In the first three quarters of FY26, the company’s profit was pulled down by interest costs to 744 crore but benefited from a bump-up of 559 crore in deferred tax credit; its revenues for the period were 6,941 crore. But the source quoted pointed out to benefits from debt reduction from IPO proceeds. “The company proposes to utilize ( 4,987 crore)… IPO proceeds towards repayment or prepayment of borrowings. Based on the current borrowing profile, this is expected to reduce the annualized cost of borrowings by approximately 25%, with that reduction flowing directly through to net profit.”

Its FY25 profit of 247 crore was again largely based on a deferred tax credit, even as it reported a loss before tax.
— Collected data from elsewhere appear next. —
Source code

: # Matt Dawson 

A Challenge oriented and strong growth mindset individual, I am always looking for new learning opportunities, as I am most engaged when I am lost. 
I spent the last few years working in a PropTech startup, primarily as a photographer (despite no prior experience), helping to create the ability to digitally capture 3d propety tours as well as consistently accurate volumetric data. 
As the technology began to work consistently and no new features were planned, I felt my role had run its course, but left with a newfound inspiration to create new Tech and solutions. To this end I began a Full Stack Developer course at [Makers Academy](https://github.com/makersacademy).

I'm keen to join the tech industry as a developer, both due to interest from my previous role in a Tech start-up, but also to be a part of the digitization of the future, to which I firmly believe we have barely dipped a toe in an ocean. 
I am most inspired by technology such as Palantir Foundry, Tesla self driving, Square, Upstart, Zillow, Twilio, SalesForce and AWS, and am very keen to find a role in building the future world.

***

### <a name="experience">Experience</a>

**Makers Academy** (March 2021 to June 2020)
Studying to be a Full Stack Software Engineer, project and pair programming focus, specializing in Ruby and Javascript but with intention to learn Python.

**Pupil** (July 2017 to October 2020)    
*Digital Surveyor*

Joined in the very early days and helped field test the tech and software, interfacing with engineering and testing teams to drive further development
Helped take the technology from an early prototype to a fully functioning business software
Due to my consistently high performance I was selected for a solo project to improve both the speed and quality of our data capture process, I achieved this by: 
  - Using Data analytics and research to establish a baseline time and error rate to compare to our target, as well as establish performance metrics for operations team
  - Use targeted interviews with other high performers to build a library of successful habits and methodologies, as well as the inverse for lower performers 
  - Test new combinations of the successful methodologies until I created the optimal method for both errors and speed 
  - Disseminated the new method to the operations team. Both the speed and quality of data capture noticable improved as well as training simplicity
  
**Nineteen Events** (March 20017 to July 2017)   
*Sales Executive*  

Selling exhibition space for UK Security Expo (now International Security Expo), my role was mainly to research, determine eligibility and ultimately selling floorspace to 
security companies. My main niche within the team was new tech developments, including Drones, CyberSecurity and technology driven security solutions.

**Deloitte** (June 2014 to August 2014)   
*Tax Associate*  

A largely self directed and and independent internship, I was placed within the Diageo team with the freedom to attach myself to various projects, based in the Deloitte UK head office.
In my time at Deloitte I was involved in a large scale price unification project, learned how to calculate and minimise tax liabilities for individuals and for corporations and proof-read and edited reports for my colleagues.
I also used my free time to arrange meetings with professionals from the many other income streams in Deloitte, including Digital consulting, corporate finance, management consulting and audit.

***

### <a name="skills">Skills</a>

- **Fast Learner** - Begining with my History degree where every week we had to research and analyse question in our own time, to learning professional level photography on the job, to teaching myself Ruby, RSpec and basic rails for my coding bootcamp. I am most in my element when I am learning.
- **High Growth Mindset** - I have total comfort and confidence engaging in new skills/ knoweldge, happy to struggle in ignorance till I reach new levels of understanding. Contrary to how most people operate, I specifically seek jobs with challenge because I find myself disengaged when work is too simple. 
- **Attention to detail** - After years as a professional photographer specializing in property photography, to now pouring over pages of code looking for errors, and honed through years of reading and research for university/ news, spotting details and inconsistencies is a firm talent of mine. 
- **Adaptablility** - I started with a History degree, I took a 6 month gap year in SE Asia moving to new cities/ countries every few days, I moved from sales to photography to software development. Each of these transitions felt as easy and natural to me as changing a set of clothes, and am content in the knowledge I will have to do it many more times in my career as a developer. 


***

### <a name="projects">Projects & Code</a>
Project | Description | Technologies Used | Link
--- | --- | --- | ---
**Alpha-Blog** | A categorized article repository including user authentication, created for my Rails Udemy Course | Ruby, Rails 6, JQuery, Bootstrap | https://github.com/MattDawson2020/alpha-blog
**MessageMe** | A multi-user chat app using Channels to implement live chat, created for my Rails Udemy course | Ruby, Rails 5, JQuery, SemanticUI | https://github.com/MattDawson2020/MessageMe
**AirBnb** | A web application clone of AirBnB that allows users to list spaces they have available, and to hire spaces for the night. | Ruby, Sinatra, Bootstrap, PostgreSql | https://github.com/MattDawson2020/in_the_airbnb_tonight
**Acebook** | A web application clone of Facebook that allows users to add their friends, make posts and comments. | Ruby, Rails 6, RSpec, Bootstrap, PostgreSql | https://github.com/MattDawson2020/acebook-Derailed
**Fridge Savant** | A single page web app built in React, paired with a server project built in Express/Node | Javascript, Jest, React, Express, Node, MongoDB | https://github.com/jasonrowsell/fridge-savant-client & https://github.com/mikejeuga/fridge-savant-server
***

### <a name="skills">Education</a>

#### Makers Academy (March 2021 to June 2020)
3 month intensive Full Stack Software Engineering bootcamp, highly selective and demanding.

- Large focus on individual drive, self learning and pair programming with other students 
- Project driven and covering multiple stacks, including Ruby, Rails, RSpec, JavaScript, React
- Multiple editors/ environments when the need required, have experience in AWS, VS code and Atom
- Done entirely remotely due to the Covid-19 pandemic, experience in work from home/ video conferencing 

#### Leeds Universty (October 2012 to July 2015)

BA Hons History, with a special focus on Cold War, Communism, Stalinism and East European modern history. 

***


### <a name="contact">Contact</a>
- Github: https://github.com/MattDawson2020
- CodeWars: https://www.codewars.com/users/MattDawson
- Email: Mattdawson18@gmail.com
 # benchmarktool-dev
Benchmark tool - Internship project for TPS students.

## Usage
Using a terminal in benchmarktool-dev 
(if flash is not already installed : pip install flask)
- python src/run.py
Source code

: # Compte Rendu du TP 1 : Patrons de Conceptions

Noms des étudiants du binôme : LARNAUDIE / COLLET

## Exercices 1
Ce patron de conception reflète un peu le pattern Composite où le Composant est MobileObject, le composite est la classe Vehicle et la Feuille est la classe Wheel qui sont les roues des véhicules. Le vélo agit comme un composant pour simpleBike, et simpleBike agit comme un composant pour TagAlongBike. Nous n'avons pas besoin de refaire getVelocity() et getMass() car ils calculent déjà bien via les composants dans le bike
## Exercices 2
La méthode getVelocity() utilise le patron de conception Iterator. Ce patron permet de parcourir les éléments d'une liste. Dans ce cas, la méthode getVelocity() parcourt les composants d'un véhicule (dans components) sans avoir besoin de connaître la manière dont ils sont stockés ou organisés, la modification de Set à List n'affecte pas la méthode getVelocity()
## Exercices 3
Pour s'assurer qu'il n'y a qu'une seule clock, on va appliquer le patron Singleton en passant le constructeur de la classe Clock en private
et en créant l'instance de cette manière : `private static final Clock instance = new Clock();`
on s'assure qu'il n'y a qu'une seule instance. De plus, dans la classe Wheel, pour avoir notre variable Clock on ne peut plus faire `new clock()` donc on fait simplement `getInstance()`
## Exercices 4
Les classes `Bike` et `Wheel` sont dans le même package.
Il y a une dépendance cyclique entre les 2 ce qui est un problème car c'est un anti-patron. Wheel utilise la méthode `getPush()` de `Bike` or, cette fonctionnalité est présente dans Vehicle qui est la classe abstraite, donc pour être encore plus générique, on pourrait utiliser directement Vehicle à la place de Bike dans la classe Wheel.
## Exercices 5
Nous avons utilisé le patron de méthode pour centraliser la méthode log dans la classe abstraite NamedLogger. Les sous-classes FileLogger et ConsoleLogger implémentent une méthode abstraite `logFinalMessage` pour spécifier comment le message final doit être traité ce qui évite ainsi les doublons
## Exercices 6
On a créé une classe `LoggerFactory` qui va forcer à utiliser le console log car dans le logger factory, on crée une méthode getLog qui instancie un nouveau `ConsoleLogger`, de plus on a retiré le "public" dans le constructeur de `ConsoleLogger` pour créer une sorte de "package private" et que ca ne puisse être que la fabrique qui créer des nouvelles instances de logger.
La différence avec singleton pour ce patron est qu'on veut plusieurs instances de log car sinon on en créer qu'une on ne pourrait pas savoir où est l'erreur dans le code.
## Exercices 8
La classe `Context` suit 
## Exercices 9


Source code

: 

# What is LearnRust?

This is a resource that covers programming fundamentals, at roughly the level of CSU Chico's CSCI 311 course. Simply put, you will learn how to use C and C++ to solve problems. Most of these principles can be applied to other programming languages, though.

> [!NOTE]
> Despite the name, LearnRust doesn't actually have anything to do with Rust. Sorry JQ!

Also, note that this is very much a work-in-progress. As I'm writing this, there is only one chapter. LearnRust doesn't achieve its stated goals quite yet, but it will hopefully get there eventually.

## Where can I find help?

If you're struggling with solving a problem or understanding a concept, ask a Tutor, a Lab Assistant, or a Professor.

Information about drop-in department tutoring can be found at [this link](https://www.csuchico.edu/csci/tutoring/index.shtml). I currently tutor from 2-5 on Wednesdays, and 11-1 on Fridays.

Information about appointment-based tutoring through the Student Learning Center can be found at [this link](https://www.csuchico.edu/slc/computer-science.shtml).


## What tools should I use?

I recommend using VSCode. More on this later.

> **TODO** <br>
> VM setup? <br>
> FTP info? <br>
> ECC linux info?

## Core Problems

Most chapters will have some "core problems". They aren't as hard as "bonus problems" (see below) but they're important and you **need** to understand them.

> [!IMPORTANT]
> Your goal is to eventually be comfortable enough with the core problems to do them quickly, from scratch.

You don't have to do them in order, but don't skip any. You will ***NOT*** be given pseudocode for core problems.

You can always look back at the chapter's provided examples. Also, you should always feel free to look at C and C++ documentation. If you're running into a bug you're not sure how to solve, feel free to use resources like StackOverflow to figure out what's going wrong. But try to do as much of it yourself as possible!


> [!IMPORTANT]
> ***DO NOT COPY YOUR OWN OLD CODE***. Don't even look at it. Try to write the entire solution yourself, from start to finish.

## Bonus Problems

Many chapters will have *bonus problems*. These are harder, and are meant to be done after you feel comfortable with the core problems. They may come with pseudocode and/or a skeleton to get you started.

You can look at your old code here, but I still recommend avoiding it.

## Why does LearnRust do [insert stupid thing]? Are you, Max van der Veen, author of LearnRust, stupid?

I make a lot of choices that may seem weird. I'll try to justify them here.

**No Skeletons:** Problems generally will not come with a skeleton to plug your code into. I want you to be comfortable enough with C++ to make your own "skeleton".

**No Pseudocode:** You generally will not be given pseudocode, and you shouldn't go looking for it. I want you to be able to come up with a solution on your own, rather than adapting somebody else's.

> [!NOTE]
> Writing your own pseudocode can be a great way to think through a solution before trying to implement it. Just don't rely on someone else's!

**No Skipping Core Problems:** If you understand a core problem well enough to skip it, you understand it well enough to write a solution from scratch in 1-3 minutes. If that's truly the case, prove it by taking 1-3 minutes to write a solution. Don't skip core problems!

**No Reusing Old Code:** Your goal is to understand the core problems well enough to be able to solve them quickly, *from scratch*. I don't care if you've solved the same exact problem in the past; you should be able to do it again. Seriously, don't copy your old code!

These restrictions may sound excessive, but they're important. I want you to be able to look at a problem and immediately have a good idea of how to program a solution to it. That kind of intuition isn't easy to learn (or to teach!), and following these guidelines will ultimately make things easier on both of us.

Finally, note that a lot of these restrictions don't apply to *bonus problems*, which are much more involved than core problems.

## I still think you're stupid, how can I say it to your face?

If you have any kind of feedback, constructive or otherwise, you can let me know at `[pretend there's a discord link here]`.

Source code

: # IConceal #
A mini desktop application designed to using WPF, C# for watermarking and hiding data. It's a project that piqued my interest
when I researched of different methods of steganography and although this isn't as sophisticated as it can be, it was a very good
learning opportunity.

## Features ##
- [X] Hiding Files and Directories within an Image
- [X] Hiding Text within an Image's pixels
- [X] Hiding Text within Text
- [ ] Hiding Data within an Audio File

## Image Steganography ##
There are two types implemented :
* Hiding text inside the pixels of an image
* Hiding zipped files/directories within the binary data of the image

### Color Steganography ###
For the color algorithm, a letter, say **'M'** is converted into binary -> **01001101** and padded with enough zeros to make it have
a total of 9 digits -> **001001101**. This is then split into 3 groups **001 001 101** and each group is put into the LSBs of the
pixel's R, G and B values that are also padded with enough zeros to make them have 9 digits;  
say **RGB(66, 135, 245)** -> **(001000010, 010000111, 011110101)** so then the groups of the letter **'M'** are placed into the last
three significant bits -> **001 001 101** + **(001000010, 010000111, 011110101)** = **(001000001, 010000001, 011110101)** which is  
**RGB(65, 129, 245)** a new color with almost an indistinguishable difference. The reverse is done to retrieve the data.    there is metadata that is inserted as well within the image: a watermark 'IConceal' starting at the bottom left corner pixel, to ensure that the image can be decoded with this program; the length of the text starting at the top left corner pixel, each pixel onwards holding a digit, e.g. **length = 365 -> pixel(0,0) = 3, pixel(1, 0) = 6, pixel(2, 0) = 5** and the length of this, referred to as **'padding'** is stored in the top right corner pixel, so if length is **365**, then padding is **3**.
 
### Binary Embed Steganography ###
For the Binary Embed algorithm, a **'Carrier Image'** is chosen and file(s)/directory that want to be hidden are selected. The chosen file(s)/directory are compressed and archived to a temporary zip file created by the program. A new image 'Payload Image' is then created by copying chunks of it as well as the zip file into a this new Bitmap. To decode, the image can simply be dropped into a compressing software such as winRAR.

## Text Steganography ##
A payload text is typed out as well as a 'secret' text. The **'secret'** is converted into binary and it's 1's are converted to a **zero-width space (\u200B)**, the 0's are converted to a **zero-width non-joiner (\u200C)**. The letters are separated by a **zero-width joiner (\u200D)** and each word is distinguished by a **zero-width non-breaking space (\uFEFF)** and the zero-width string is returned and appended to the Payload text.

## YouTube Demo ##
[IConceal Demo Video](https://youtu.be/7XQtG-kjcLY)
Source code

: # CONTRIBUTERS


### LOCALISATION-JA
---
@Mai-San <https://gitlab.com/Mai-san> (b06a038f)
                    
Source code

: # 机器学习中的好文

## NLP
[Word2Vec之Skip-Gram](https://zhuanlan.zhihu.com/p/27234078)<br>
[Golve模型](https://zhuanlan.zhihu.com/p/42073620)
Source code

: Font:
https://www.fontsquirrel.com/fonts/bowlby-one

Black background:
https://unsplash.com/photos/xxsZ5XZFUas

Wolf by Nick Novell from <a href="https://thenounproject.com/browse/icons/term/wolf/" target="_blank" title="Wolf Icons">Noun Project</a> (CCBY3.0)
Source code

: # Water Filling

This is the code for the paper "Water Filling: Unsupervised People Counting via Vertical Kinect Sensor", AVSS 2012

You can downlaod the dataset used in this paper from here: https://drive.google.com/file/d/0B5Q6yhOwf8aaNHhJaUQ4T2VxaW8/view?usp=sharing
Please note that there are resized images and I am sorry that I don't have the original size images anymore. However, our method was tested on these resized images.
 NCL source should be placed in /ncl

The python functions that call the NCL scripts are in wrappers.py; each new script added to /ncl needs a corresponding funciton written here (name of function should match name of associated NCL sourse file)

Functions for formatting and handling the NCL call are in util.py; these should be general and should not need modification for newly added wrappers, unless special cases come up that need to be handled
It reported profits of 220 crore in FY24, a year after it restated losses of 1,286.5 crore in FY23.

The other change is how Oravel reports most of its revenue from overseas markets. More than 83% of its operating revenue in the first nine months of FY26 came from outside India, up from about 75% in FY23. India now contributes about a sixth of overall revenues.

Revenues from overseas operations helps the company hedge against a rupee weakening against the US dollar and also signals tapping into premium market, an industry expert said.

Navneet Nagpal, founder of Spectra Hospitality, said that India’s declining revenue share isn’t a moat problem, “It’s the G6 and European acquisitions diluting the mix. It was always about scale and distribution. That’s why it shifted towards premium hotels and overseas markets.” The Oyo and Prism parent bought G6 Hospitality, the parent company of Motel 6 and Studio 6, in December 2024, adding some 1,500 franchised hotels in North America to the Indian platform’s portfolio.

Still, Oravel remains dependent on its core business. Accommodation services accounted for 55% of revenue in the first nine months of the year FY26, while booking commissions and royalty income contributed another 32%.

Its asset-light model has also lifted profitability. Gross profit as a share of revenue rose from about 43% in FY23 to nearly 61% in the first nine months of FY26, even as it expanded to over 24,000 hotel and 120,000 home storefronts across more than 35 countries.

Besides G6, Prism said integrating acquisitions such as France’s CheckMyGuest and Australia’s MadeComfy will be critical.

The prospectus also flagged regulatory risks, including an ongoing Competition Commission of India probe. It also speaks about its dispute with hostel chain Zostel over a failed merger more than a decade ago.

Independent directors with ESOPs

Lastly, the DRHP also highlights specific financial interests held by members of Prism’s board. Independent directors Troy Alstead and William Albrecht hold 5.22 million and 5.14 million vested options under the company’s employees stock ownership plan or ESOP.

These options were granted on 21 April, 2020, and 14 May, 2020, respectively, during their tenures as nominee directors of corporate promoter, RA Co. Both individuals subsequently resigned from their nominee positions before joining as independent directors to the Prism board in September 2021.

Such ownership can raise questions in investor minds, a second lawyer said. “If a director’s financial interests are closely tied to the company, shareholders may legitimately question whether such a director is independent in practice, even if they satisfy the technical requirements of independence under the law,” said Hardeep Sachdeva, a senior partner at law firm AZB & Partners.

But the source in the know quoted earlier pointed out that even if Alstead’s and Albrecht’s options are exercised, “the resultant shareholding of each individual would remain well below the 2% threshold prescribed under the Companies Act for determining independence”.

Alstead, who chairs the Harley-Davidson board of directors, and retired Stanford accounting professor Albrecht, hold no directorship in any other Indian company.